***** Source data *****
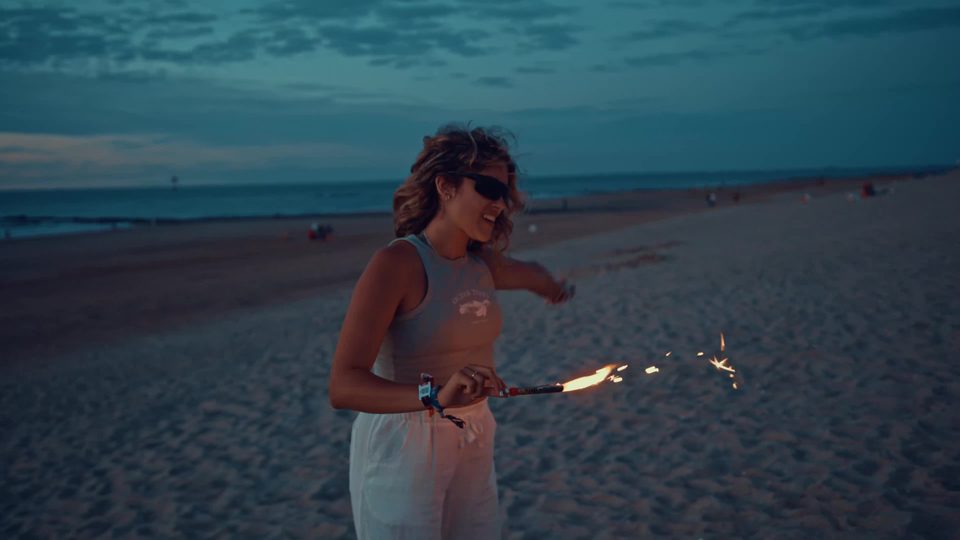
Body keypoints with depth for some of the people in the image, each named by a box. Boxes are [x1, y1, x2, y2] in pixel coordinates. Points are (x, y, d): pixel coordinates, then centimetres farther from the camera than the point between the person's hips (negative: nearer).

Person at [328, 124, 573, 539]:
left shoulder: (483, 262, 2)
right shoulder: (396, 263, -19)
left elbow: (526, 272, 28)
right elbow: (343, 387, -29)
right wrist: (435, 396, -42)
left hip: (473, 452, 7)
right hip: (402, 454, -7)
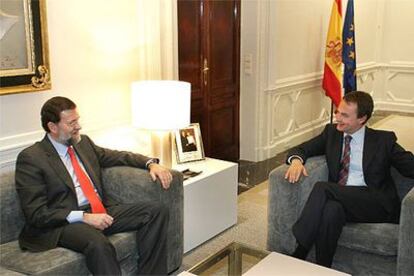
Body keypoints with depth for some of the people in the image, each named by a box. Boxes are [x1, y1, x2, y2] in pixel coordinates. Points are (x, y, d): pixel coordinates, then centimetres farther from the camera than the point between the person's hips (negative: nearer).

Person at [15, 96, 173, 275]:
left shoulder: (84, 142, 15)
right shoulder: (30, 158, -5)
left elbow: (120, 157, 25)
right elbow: (36, 213, -10)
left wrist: (151, 163, 6)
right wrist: (84, 217, -19)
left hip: (102, 211, 7)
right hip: (64, 222, -7)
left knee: (157, 211, -10)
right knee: (98, 244, -38)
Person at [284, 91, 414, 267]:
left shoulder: (384, 140, 9)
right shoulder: (331, 132, 17)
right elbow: (300, 149, 15)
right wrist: (296, 160, -9)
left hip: (375, 204, -3)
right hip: (342, 200, 3)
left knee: (322, 187, -28)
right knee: (331, 209, -35)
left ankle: (298, 253, -28)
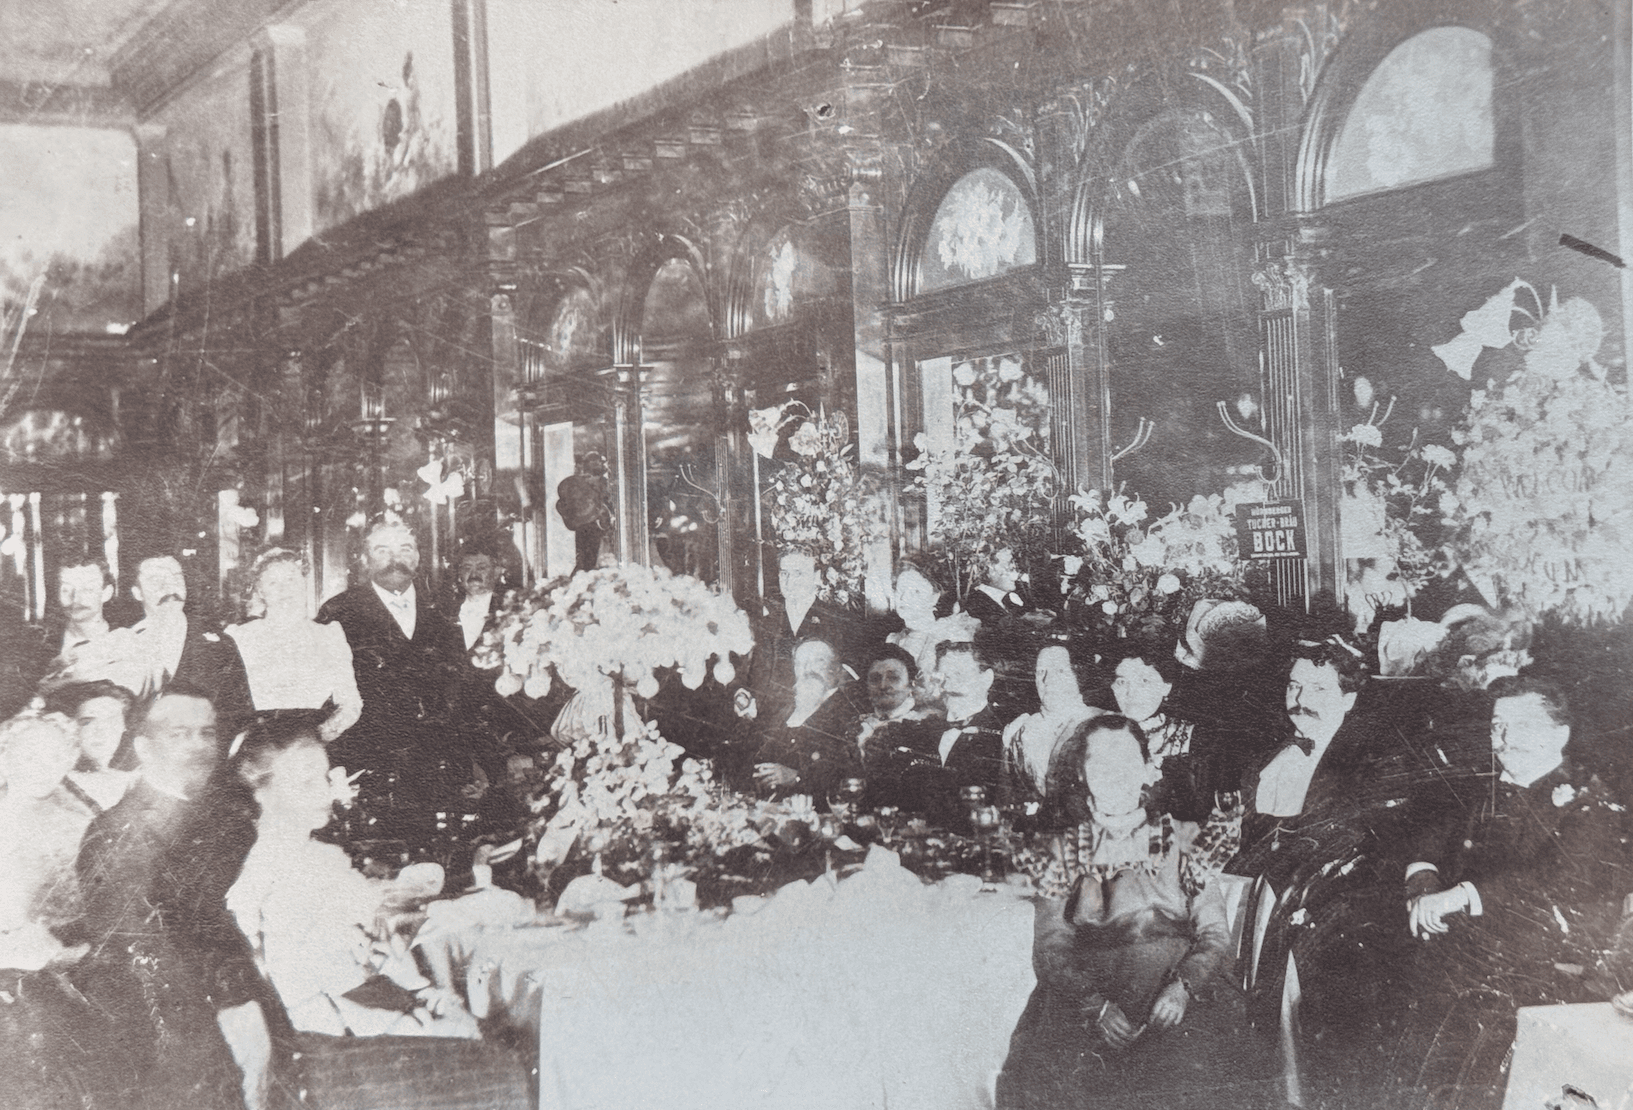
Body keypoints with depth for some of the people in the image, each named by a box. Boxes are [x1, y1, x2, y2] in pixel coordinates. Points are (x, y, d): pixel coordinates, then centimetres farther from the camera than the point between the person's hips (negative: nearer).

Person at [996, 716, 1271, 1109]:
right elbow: (1049, 951, 5)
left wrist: (1182, 988, -11)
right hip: (1083, 1000, 0)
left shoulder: (1179, 838, 14)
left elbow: (1215, 932, 9)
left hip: (1180, 1006, 0)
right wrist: (1097, 1007, -12)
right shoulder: (1066, 852, 13)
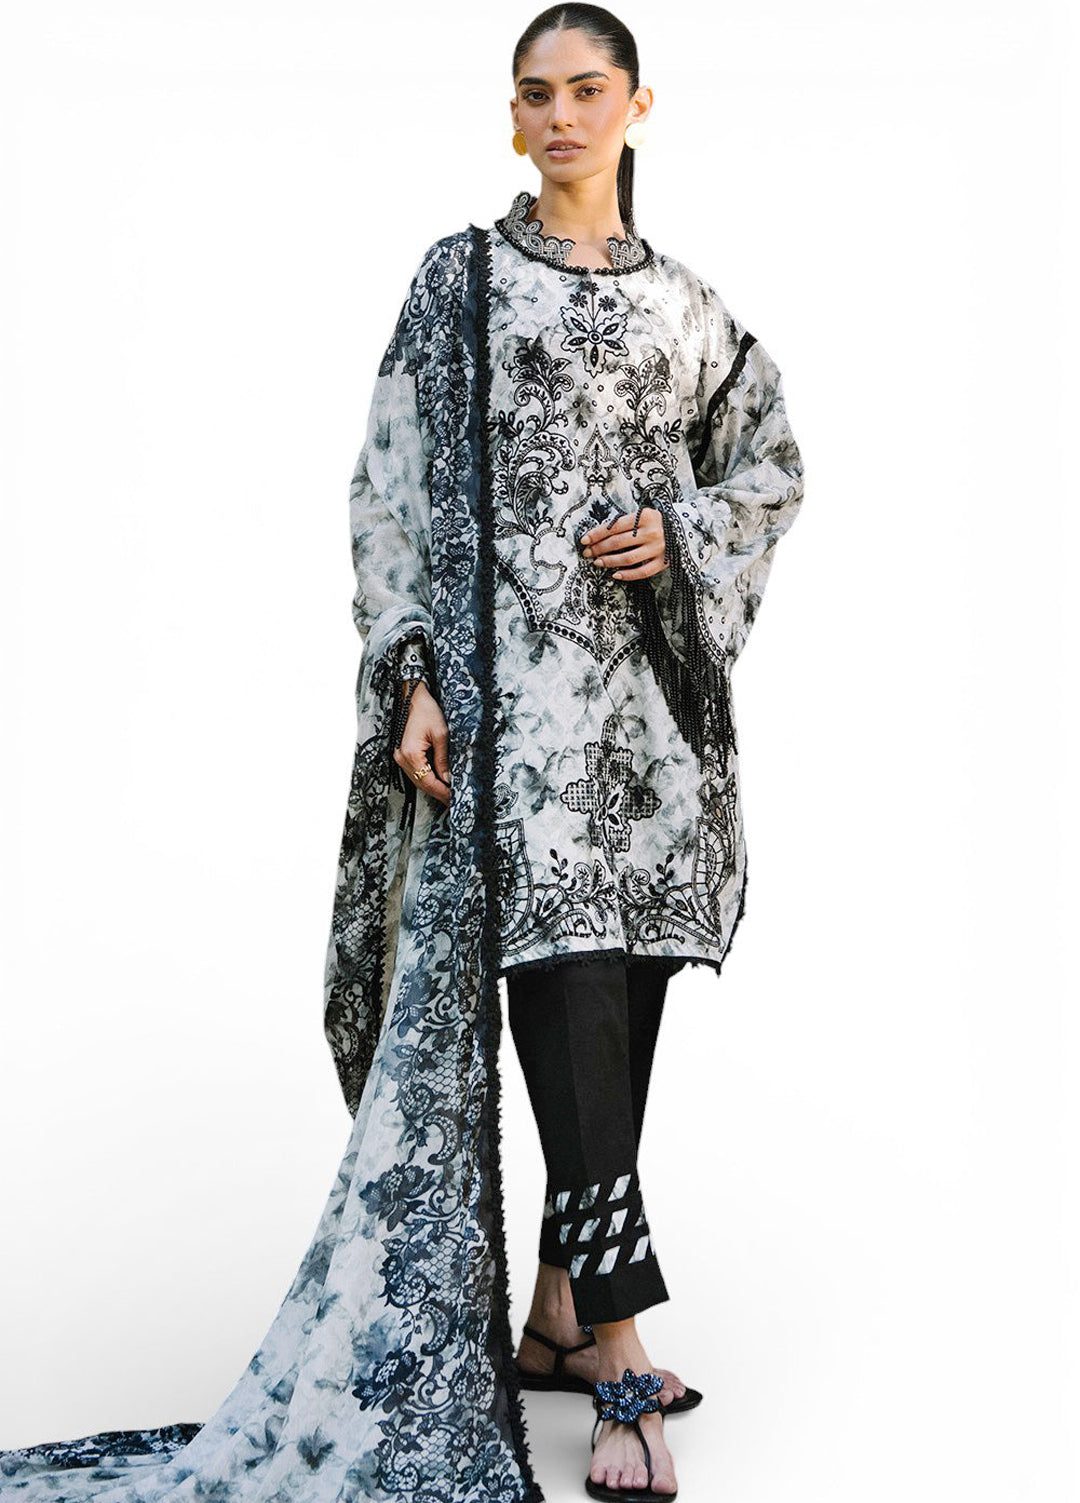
*****
[Work to be completed]
Rewrite every line of the data above as a numbered list, skipping blank lines and leaving out the pictures.

[Solution]
1. Body keypoints with depth for some of the people in the image, each named by a box. Boxes are [x1, y1, x2, y2] in pixel coordinates. Points are (x, y, d): pixel coordinates, then centimetres farther from the camera than the point between the person's hips (negative: nearer).
2. Person at [328, 124, 573, 539]:
3. left shoulder: (483, 262, 2)
4. right shoulder: (396, 263, -19)
5. left elbow: (526, 272, 28)
6. right elbow: (343, 387, -29)
7. right wrist: (435, 396, -42)
8. left hip: (473, 452, 7)
9. right hip: (402, 454, -7)
10. Body keypoints with depth for some of the people in the image, each named by a box. Boxes are [x1, y1, x2, y2] in pixel coordinates. Points are (x, y, d): pixel coordinates, then centimetres farther from the camera than the point between the person's hips (negative: nearer).
11. Person at [15, 96, 173, 275]:
12. left shoulder: (84, 142, 15)
13. right shoulder: (30, 158, -5)
14. left elbow: (120, 157, 25)
15. right elbow: (36, 213, -10)
16. left wrist: (151, 163, 6)
17. right wrist: (84, 217, -19)
18. left hip: (102, 211, 7)
19. right hip: (64, 222, -7)
20. left knee: (157, 211, -10)
21. right knee: (98, 244, -38)
22. Person at [284, 91, 414, 267]:
23. left shoulder: (384, 140, 9)
24. right shoulder: (331, 132, 17)
25. right elbow: (300, 149, 15)
26. right wrist: (296, 160, -9)
27. left hip: (375, 204, -3)
28. right hip: (342, 200, 3)
29. left knee: (322, 187, -28)
30. right knee: (331, 209, -35)
31. left ankle: (298, 253, -28)
32. Body keypoints with depth for some of the people in the image, each named by a box. Boxes are [x1, y1, x2, y2] in pixel coordinates. Points are (x, y, d): pixel coordinates, then centimetres farther from the camera than the point between the person's hips (negative: nearer).
33. Person at [996, 716, 1271, 1109]:
34. right elbow: (1049, 951, 5)
35. left wrist: (1182, 988, -11)
36. right hip: (1083, 1000, 0)
37. left shoulder: (1179, 838, 14)
38. left elbow: (1215, 932, 9)
39. left hip: (1180, 1006, 0)
40. right wrist: (1097, 1007, -12)
41. right shoulder: (1066, 852, 13)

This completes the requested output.